O artigo 859 do Código de Processo Civil trata da situação em que um bem penhorado em um processo judicial é confiado à guarda de um depositário e este, por sua vez, não cumpre com suas obrigações. Em termos simples, é quando alguém se compromete a guardar um bem que foi apreendido judicialmente, mas age de forma inadequada com ele.

O que o Artigo 859 estabelece?

Este artigo estabelece as consequências para o depositário que se torna infiel, ou seja, que falha em seu dever. Essencialmente, ele determina que o depositário infiel será responsável por perdas e danos e, além disso, poderá ser sujeito a um processo de execução para reaver o valor do bem ou os prejuízos causados.

Quem é o Depositário?

O depositário é a pessoa (física ou jurídica) a quem o juiz, ou a própria lei, confia a guarda de um bem que foi apreendido em um processo judicial. Essa apreensão pode ocorrer em diversas situações, como em execuções para pagamento de dívidas, em ações de busca e apreensão, entre outras. A responsabilidade do depositário é justamente zelar pela conservação e apresentação do bem sempre que for solicitado pelo juízo.

O que significa ser um Depositário Infiel?

Ser um depositário infiel significa, principalmente:

  • Não entregar o bem quando exigido: Se o juiz ou a parte interessada no processo solicitar a devolução do bem, e o depositário não o fizer sem justificativa legal, ele se torna infiel.
  • Causar dano ao bem: Se o depositário, por negligência ou dolo, danificar o bem que estava sob sua guarda, ele também será considerado infiel.
  • Dispor do bem indevidamente: Vender, doar, emprestar ou de qualquer outra forma dispor do bem sem autorização judicial configura a infidelidade.

Quais as Consequências para o Depositário Infiel?

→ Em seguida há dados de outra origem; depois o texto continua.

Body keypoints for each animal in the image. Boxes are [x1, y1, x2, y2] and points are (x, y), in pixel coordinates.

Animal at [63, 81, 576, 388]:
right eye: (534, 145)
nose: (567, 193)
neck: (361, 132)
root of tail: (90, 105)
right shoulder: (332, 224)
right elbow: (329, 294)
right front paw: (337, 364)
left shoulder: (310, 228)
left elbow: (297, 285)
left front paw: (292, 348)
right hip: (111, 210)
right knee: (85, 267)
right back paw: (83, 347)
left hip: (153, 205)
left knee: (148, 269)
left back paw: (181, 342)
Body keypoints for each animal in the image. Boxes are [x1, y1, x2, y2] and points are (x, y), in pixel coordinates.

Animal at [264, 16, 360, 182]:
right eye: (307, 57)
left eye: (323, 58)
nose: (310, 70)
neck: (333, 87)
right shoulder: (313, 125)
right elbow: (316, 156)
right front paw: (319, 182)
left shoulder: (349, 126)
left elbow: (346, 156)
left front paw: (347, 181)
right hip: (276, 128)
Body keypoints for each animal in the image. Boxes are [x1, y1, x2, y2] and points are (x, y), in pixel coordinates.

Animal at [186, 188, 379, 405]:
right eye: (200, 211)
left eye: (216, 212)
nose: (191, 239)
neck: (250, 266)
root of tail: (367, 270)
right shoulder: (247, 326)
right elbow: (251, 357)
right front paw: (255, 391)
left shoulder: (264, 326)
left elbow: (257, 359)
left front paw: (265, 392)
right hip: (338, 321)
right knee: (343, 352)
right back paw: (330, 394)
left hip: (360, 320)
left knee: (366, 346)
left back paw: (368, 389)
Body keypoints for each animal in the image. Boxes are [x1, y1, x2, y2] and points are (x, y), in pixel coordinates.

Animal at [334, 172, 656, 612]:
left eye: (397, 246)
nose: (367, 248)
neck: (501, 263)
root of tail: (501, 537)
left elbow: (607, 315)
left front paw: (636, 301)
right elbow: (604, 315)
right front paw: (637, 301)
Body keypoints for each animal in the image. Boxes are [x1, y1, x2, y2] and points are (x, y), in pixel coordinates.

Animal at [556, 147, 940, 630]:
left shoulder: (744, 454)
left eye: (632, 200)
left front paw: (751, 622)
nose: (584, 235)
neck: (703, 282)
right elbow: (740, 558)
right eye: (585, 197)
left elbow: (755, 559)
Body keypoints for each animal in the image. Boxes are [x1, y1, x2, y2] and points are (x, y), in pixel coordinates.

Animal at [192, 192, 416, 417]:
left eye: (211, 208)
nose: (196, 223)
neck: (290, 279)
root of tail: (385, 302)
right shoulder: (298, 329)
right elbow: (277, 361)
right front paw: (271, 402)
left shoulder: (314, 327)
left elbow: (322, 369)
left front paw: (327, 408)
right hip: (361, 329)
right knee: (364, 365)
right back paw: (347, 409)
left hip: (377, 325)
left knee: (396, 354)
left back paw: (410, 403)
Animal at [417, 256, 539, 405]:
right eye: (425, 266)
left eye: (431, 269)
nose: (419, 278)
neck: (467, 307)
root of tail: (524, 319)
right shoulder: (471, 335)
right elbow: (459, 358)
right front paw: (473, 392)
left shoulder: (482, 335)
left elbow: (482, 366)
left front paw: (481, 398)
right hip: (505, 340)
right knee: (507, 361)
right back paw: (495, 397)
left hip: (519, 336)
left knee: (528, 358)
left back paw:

O artigo 859 deixa claro que as consequências são severas:

  1. Responsabilidade por Perdas e Danos: O depositário infiel terá que indenizar a parte prejudicada por todos os prejuízos sofridos. Isso pode incluir o valor do bem, custos de reparo, lucros cessantes (o que a parte deixou de ganhar por não ter o bem) e outras despesas decorrentes da infidelidade.
  2. Execução Judicial: Caso o depositário não pague espontaneamente a indenização devida, a parte prejudicada poderá iniciar um processo de execução contra ele. Isso significa que o juiz poderá tomar medidas coercitivas para garantir o pagamento, como a penhora de bens do depositário.
  3. Possível Sanção Penal: É importante notar que, em determinadas situações, a infidelidade do depositário pode configurar crime, sujeito a sanções previstas na legislação penal.

Em resumo:

O artigo 859 do Código de Processo Civil protege o andamento dos processos judiciais ao estabelecer que quem assume a responsabilidade pela guarda de um bem apreendido deve fazê-lo com zelo e integridade. A falha nesse dever não sai barato, gerando para o depositário infiel a obrigação de reparar todos os danos causados e a possibilidade de sofrer medidas de execução forçada para cumprir com essa obrigação. O objetivo é garantir que os bens que garantem o sucesso de um processo judicial permaneçam seguros e disponíveis.